Solutions: Many states aim to expand housing supply and address affordability


Vice President Kamala Harris made a bold campaign promise: If elected president, she would build 3 million new homes.

It was too late. The rapid rise in rent and housing prices contributed to Americans' discontent and defeat. But the promise to build housing will be fulfilled anyway by a series of lawmakers from both parties who won re-election in part by promising to address rents and home prices.

The last four years hit buyers and renters with a sequence of three blows: supply shocks, demand shocks and interest rate shocks, leaving them reeling.

First, supply chain disruptions from the pandemic slowed production, leaving fewer purchasing options and higher prices.

Then, stimulus checks, increased demand for home space, and loose monetary policy sent more money chasing the relatively few available homes, putting more upward pressure on prices.

Finally, when interest rates soared while the Federal Reserve battled inflation, homeowners with historically low mortgage rates avoided selling their homes, leaving few homes for sale and many potential buyers empty-handed.

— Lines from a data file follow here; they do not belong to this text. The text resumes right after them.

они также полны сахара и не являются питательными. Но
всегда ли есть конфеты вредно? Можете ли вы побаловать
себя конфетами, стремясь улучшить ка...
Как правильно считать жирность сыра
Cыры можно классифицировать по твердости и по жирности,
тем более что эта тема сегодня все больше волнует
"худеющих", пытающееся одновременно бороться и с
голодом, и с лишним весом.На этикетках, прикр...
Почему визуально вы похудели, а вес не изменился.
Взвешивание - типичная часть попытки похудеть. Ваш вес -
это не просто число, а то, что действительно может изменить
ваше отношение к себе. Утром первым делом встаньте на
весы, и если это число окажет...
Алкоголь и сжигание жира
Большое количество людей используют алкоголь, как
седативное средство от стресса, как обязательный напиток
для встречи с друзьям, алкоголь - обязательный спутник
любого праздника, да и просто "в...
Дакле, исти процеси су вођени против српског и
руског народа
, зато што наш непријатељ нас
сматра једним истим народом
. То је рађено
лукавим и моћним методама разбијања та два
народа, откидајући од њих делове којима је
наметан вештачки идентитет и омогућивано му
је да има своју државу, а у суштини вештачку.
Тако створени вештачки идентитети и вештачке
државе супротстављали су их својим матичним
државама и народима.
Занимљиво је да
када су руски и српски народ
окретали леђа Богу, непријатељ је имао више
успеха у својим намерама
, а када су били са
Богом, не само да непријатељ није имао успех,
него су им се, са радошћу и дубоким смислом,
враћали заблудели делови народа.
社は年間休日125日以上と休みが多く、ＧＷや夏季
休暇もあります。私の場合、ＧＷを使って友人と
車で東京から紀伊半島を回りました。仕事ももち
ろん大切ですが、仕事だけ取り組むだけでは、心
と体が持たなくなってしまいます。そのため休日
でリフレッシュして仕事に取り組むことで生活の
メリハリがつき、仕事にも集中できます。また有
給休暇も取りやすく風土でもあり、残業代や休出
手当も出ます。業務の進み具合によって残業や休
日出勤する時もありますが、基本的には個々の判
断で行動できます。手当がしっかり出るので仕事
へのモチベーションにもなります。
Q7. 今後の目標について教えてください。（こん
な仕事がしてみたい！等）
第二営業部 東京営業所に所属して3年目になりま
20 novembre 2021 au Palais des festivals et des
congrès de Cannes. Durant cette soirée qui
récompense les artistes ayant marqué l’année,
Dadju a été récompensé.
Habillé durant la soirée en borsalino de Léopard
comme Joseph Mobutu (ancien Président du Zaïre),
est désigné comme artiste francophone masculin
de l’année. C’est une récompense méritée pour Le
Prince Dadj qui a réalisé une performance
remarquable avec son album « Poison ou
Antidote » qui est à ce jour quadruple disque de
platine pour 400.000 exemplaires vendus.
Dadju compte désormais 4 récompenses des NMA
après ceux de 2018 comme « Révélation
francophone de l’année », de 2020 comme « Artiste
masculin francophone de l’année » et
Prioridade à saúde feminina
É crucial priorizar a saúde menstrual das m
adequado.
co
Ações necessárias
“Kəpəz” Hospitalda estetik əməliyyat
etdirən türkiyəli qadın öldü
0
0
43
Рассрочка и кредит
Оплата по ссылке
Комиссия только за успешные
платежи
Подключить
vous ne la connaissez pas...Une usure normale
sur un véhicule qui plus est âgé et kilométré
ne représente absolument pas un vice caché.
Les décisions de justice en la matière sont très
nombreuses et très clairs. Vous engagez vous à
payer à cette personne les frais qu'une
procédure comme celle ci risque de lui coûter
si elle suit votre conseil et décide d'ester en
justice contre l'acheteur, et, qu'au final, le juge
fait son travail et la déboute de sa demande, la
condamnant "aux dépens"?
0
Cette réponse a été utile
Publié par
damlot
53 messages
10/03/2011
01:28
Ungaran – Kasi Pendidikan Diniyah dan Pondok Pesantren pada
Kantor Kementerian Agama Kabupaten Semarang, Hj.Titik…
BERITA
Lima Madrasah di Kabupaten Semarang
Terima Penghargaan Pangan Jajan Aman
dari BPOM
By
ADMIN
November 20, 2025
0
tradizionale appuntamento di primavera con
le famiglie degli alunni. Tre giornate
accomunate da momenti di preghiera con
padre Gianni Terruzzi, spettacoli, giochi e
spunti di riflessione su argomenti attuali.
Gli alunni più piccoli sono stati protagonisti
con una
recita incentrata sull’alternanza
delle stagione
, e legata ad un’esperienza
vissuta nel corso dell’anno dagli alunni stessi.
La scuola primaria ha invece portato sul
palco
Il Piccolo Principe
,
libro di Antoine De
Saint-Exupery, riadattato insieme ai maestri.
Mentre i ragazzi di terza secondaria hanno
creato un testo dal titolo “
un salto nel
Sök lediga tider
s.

Economists believed Harris' proposals (like a big subsidy for first-time homebuyers) would leave us well short of 3 million new homes. Indeed, federal policymaking is moving too slowly to achieve large-scale construction in just four years.

Washington is also not the most important capital when it comes to housing policy.

The biggest housing decisions are made in city councils and statehouses from Sacramento to Augusta. And more than ever (much more than two or four years ago) governors and mayors are determined to address this crisis with the tools at their disposal. So far in 2024, my Mercatus Center colleagues and I have received twice as many requests from state legislators for housing policy briefings as in any previous year.

Fortunately, we can point them to innovative solutions that Republicans and Democrats in other states have pioneered. Many have shown themselves willing to put aside their own orthodoxies. Rhode Island Democrats cracked down on unrealistic and underfunded affordability mandates. Florida Republicans offered significant tax subsidies to build workforce housing and legalized multifamily housing in commercial zones across the state.

As Angelenos know, California was the first to experience high prices and seek legislative solutions. Leaders in other states have followed Sacramento's lead, but some have also found bolder solutions. Now, the California Legislature, which has been as timid as it has been innovative, can borrow some ideas from elsewhere.

It takes four “Ls” to build a house: land, lumber, labor, and loans. Not in vain, reformers have paid greater attention to land, whose price varies the most and is the most regulated. When vacant buildable lots cost $400,000 and more, as they do in suburban Massachusetts, the potential cost relief from allowing more homes to be built on an acre can be far greater than from any other source.

Therefore, relaxing density rules and opening up more land for residential development has been critical to states' housing strategies. Along with Florida, legislatures in Arizona, California, Hawaii, Maryland, Montana, Oregon and Rhode Island have allowed residences in commercial zones under some conditions. Some of these reforms have underperformed, including California's AB 2011, which is hampered by unrealistic mandates to pay above-market wages and charge below-market rents.

Lately, increases in material prices, wages, and interest rates have drawn more attention to the other three Ls. To reduce construction costs, Maryland and New Hampshire now require local governments to allow manufactured housing wherever stick-built houses are allowed. North Carolina has moved three- and four-family homes into the lower-cost International Residential Code, freeing them from requirements intended for much larger buildings.

A primary way to reduce salary and credit costs is to reduce delays. States have found many ways to do this, including eliminating public meeting requirements for simple projects and requiring that local design criteria be “specific and objective.” Tennessee recently joined D.C., New Jersey, Texas and a host of local governments in allowing a developer to hire a qualified third party to review construction plans as an alternative to waiting for city halls' backlog to clear.

The most egregious delays often come from frivolous lawsuits. as Californians know very well. Wisconsin tightened its criteria for legal complaints about development. Washington exempted residential projects within specific urban growth areas from review under its State Environmental Policy Act.

Based on my conversations with representatives, delegates, assembly members, and senators across the country, all of these policies, and others, will be seriously considered in many more states in the 2025 legislative sessions. Those who once considered housing policy a purely local issue now They promise to address housing costs.

With willing leaders and a well-developed policy agenda, 2025 is expected to be a banner year in housing policy.

Salim Furth is a senior fellow and director of the urbanity project at the Mercatus Center at George Mason University.